# Problem requirements
Every line below from the one containing "shows no significant" through the one containing "(DAB) staining of" must be transcribed exactly. Omit all lines outside that stretch.

# Provided data
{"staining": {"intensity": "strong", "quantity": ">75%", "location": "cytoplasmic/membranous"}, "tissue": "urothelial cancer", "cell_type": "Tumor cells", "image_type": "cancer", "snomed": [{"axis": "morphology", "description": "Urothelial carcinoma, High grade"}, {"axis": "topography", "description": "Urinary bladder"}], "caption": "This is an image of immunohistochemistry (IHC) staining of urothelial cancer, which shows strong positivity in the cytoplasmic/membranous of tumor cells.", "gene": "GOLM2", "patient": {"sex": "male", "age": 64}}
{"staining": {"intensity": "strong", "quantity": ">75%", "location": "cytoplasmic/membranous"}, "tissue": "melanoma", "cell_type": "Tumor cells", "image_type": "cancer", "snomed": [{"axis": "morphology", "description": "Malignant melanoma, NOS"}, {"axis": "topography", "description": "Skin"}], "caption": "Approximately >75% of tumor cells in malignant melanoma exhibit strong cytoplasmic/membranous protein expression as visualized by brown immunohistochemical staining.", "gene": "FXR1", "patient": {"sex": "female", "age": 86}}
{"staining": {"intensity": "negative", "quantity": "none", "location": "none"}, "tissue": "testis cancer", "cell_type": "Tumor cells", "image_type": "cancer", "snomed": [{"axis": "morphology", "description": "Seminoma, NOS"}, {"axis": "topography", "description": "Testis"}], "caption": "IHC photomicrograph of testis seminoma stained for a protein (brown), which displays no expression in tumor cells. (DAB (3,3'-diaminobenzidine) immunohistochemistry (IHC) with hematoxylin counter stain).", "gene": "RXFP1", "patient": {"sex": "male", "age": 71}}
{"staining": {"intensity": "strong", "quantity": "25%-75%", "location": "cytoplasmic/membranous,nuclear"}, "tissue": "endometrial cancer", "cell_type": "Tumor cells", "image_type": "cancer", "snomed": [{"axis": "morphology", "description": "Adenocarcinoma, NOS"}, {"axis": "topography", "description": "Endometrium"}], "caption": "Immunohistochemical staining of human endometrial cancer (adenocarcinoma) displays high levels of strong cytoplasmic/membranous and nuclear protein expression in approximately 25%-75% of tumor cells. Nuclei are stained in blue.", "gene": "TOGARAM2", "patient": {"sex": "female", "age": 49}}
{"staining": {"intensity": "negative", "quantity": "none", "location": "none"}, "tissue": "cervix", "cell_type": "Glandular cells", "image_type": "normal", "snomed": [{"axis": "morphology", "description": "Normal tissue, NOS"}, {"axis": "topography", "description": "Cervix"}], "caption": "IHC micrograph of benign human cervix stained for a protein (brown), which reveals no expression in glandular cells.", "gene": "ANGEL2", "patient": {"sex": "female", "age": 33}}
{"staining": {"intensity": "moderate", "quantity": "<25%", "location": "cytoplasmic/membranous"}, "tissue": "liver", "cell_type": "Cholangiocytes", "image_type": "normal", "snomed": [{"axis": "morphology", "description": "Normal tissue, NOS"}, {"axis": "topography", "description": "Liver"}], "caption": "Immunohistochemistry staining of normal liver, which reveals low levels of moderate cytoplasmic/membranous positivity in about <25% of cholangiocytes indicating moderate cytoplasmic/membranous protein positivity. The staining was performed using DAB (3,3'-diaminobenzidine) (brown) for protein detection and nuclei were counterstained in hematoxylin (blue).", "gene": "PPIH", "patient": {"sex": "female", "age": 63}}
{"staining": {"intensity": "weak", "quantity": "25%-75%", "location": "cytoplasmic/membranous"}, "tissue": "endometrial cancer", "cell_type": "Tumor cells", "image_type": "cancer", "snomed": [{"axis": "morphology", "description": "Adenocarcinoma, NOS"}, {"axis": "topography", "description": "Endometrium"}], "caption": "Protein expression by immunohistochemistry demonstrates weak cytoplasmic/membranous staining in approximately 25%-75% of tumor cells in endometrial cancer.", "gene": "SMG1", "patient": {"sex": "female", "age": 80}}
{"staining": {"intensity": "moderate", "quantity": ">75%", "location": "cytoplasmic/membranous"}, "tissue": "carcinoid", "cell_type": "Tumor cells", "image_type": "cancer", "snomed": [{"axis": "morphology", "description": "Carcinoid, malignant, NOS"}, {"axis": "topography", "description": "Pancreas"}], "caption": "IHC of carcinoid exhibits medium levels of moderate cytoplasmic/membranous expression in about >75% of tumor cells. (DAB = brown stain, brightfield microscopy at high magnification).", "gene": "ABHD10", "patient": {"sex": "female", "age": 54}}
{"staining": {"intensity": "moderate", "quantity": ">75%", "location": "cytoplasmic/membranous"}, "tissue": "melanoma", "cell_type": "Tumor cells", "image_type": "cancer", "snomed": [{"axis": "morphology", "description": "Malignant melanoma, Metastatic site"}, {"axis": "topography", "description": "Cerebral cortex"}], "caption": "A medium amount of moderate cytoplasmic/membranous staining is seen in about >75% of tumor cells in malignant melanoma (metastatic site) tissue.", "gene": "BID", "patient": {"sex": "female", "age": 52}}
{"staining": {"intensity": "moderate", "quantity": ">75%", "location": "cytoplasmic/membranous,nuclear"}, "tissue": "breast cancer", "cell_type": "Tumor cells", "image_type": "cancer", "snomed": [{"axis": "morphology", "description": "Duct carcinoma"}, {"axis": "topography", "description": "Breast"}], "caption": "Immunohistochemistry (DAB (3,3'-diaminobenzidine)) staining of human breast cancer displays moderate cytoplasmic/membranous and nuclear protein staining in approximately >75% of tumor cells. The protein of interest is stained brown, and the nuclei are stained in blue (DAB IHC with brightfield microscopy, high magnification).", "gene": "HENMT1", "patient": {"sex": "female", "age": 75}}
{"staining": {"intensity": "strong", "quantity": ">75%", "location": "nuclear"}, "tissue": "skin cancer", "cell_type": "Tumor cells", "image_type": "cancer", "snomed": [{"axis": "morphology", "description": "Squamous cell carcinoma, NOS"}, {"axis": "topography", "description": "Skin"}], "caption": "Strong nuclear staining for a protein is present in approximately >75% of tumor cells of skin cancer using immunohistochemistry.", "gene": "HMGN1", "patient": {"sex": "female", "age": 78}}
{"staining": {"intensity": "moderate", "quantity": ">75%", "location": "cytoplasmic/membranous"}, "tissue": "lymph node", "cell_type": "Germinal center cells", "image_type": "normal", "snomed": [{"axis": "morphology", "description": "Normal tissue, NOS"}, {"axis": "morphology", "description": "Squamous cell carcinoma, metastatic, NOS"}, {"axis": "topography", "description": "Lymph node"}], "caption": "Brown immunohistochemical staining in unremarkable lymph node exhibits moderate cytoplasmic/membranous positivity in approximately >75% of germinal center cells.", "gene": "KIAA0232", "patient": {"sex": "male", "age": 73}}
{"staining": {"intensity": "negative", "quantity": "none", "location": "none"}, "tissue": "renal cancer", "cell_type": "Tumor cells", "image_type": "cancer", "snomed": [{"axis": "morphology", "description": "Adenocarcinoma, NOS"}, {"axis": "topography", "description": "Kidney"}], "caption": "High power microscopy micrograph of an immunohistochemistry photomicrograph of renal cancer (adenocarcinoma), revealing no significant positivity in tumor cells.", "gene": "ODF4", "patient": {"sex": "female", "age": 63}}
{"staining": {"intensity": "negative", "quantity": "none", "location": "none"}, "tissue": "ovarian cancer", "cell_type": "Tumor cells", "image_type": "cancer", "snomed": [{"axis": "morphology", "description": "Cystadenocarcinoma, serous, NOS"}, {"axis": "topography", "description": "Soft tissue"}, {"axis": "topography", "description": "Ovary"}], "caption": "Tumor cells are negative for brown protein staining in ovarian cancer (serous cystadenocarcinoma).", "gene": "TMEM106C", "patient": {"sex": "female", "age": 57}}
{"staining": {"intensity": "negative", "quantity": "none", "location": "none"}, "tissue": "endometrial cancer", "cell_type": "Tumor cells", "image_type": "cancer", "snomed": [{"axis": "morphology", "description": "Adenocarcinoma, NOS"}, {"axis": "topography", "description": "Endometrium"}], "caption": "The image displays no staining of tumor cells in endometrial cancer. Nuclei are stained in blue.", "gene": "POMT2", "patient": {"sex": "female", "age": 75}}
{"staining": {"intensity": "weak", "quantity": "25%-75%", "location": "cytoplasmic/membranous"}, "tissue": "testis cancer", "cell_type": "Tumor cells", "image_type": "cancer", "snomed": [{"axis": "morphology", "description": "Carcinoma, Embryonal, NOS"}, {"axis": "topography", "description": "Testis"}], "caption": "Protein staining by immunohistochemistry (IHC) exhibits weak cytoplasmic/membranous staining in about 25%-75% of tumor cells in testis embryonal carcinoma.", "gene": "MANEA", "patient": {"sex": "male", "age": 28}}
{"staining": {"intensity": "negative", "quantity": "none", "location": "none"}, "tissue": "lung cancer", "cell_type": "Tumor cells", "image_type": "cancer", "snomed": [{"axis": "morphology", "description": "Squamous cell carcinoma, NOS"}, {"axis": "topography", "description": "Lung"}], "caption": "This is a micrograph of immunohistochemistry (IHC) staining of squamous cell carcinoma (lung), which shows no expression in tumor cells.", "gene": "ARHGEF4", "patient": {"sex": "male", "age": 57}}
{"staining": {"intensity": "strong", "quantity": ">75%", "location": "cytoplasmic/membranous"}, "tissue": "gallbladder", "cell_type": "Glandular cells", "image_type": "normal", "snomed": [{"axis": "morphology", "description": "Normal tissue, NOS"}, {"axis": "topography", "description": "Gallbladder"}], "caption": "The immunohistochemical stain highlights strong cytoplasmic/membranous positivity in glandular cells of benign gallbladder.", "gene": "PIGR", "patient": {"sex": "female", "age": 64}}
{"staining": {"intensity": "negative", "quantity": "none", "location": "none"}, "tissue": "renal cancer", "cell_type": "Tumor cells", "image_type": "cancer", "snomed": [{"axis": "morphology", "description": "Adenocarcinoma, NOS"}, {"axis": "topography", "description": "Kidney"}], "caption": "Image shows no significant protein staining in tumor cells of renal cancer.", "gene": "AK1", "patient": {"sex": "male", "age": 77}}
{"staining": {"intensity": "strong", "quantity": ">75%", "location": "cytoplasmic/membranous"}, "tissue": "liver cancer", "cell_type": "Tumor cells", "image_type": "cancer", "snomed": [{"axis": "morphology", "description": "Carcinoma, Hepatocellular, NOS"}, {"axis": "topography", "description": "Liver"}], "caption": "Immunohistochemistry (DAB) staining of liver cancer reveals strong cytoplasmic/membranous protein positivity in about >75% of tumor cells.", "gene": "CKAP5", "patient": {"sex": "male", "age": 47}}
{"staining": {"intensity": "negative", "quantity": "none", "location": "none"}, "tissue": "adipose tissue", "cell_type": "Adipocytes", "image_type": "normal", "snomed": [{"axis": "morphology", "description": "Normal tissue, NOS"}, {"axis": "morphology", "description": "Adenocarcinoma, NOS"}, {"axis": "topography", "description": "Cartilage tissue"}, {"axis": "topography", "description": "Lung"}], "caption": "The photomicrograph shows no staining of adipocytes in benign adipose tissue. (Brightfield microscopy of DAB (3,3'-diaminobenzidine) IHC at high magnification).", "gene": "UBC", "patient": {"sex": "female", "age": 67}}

# Reply to the task
{"staining": {"intensity": "negative", "quantity": "none", "location": "none"}, "tissue": "renal cancer", "cell_type": "Tumor cells", "image_type": "cancer", "snomed": [{"axis": "morphology", "description": "Adenocarcinoma, NOS"}, {"axis": "topography", "description": "Kidney"}], "caption": "Image shows no significant protein staining in tumor cells of renal cancer.", "gene": "AK1", "patient": {"sex": "male", "age": 77}}
{"staining": {"intensity": "strong", "quantity": ">75%", "location": "cytoplasmic/membranous"}, "tissue": "liver cancer", "cell_type": "Tumor cells", "image_type": "cancer", "snomed": [{"axis": "morphology", "description": "Carcinoma, Hepatocellular, NOS"}, {"axis": "topography", "description": "Liver"}], "caption": "Immunohistochemistry (DAB) staining of liver cancer reveals strong cytoplasmic/membranous protein positivity in about >75% of tumor cells.", "gene": "CKAP5", "patient": {"sex": "male", "age": 47}}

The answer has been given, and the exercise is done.